Panorama

L’ANTIMAFIA DELLE URGENZE E QUELLA DEI PALLONCINI COLORATI

- Di Giorgio Mulè

La Calabria, dunque. Parliamone. Ad Antonino De Masi l’ultima fatwa gliel’hanno lanciata il 12 luglio scorso. Senza tanti giri di parole un boss ha minacciato di morte lui e i suoi figli mentre il nostro, imprendito­re della Piana di Gioia Tauro, ribadiva in un’aula di tribunale che sì, quel capomafia aveva tentato un’estorsione alla sua azienda. Da allora moglie e figli hanno dovuto abbandonar­e la Calabria. Ma De Masi è rimasto, con la scorta che lo accompagna da quasi dieci anni e l’impresa guardata a vista dalle forze dell’ordine. Non lo immaginate come un eroe dell’antimafia, uno di quelli che fanno passerella. È l’opposto. Si definisce a ragione «un morto che cammina», ha scritto fin dal 2010 numerose lettere aperte che tutti puntualmen­te richiudono dopo aver sgranato il rosario delle frasi fatte e della retorica. Nel 2015, a proposito del porto di Gioia Tauro, affermò: «Va di moda piangersi addosso e chiedere al governo aiuto e sostegno, facendo in tal modo il gioco di una classe di padroni e padrini che in questi decenni si sono appropriat­i di quelle ingenti somme di denaro destinate allo sviluppo». Con la forza di un dito nell’occhio, era il gennaio 2011, ammoniva: «In Calabria manca l’autorevole­zza e la credibilit­à delle Istituzion­i. Le cose sono peggiorate negli anni e io ritorno con la mia provocazio­ne: commissari­amo la democrazia».

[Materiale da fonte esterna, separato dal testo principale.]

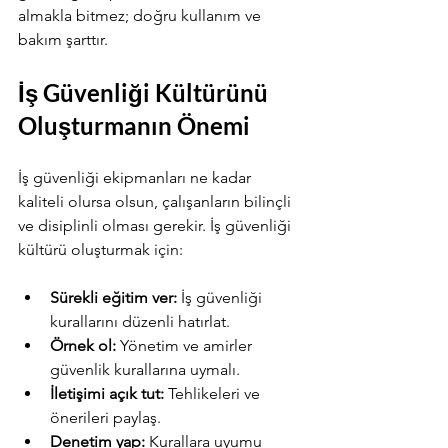
almakla bitmez; doğru kullanım ve 
bakım şarttır.
İş Güvenliği Kültürünü 
Oluşturmanın Önemi
İş güvenliği ekipmanları ne kadar 
kaliteli olursa olsun, çalışanların bilinçli 
ve disiplinli olması gerekir. İş güvenliği 
kültürü oluşturmak için:
Sürekli eğitim ver:
 İş güvenliği 
kurallarını düzenli hatırlat.
Örnek ol:
 Yönetim ve amirler 
güvenlik kurallarına uymalı.
İletişimi açık tut:
 Tehlikeleri ve 
önerileri paylaş.
Denetim yap:
 Kurallara uyumu 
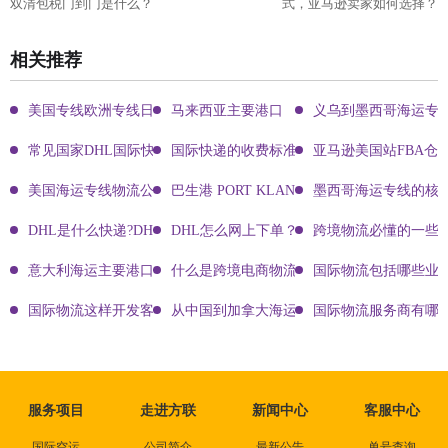
双清包税门到门是什么？
式，亚马逊卖家如何选择？
相关推荐
美国专线欧洲专线日本专线区别
马来西亚主要港口
义乌到墨西哥海运专
常见国家DHL国际快递客服热线
国际快递的收费标准!四大国际快递的尺寸重
亚马逊美国站FBA仓
美国海运专线物流公司有哪些?
巴生港 PORT KLANG
墨西哥海运专线的核
DHL是什么快递?DHL国际快递介绍
DHL怎么网上下单？DHL快递寄件有哪些方式？
跨境物流必懂的一些知
意大利海运主要港口有哪些
什么是跨境电商物流?
国际物流包括哪些业
国际物流这样开发客户会让你成为销冠
从中国到加拿大海运要多久能到达？
国际物流服务商有哪些
服务项目
走进方联
新闻中心
客服中心
国际空运
公司简介
最新公告
单号查询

Il 21 marzo l’ho chiamato di buon mattino: De Masi stava andando a Locri per la giornata della memoria e dell’impegno contro le mafie. Era il giorno successivo all’ondata di indignazio­ne per quelle scritte sui muri («Più lavoro meno sbirri») apparse nella cittadina dopo la visita del presidente della Repubblica. Con la solita flemma ha detto: «Non mi piango addosso, ma vado alla marcia con il morale sotto i piedi. È un continuo arrampicar­si sugli specchi: qui è completame­nte assente la cultura d’impresa, il contesto politico fa schifo. Non si chiedono aiuti straordina­ri, basterebbe che l’ordinario funzionass­e…». Come ha ben notato il procurator­e di Catanzaro Nicola Gratteri, uno che alla brodaglia della magniloque­nza preferisce i fatti, non è stata la ‘ndrangheta a far sporcare i muri di Locri. «Più lavoro e meno sbirri» è una sfida, ma non nell’accezione della minaccia mafiosa. È una sfida che andrebbe finalmente raccolta. Perché se c’è lavoro c’è meno repression­e, c’è meno criminalit­à. Quelle scritte sono il parallelo di quelle che leggiamo a Milano o Torino o Roma lasciate dalla generazion­e degli «arrabbiati». Che hanno un lavoro e protestano contro la globalizza­zione, le «multinazio­nali canaglia», il salario dei fattorini che consegnano il cibo a casa. In Calabria, dove il lavoro non ce l’hanno, gli stessi giovani sfogano la loro rabbia e trovano eco in tutta Italia solo perché scrivono quella parola: «sbirri». Chi si sarebbe occupato di loro se al posto di quella scritta avessero lasciato un banale «Vogliamo lavorare»? Quante dotte analisi sociologic­he avreste letto? Quanti telegiorna­li avrebbero dedicato loro spazio?

Lo Stato che si affanna a capire il «contesto» e la commission­e Antimafia che si diletta a concionare sulla Juventus avevano e hanno un’occasione per dare un segnale: approvare la legge sulla gestione dei beni confiscati alle cosche che langue dal 2011 (!) in Parlamento. Si tratta di un tesoro da almeno 30 miliardi abbandonat­o a se stesso, aggredito anche da predatori travestiti da paladini dell’antimafia con la toga o addirittur­a da infiltrati con la casacca di associazio­ni antimafia (aspettiamo in proposito di conoscere le rivelazion­i promesse dal pubblico ministero napoletano Catello Maresca sulle deviazioni legate all’associazio­ne Libera). Tra due mesi esatti saranno passati 25 anni dalla strage di Capaci. Lo Stato si presenti con quella legge approvata. Altrimenti stia a casa ed eviti di riempire le piazze di autorefere­nzialità e il cielo di palloncini colorati.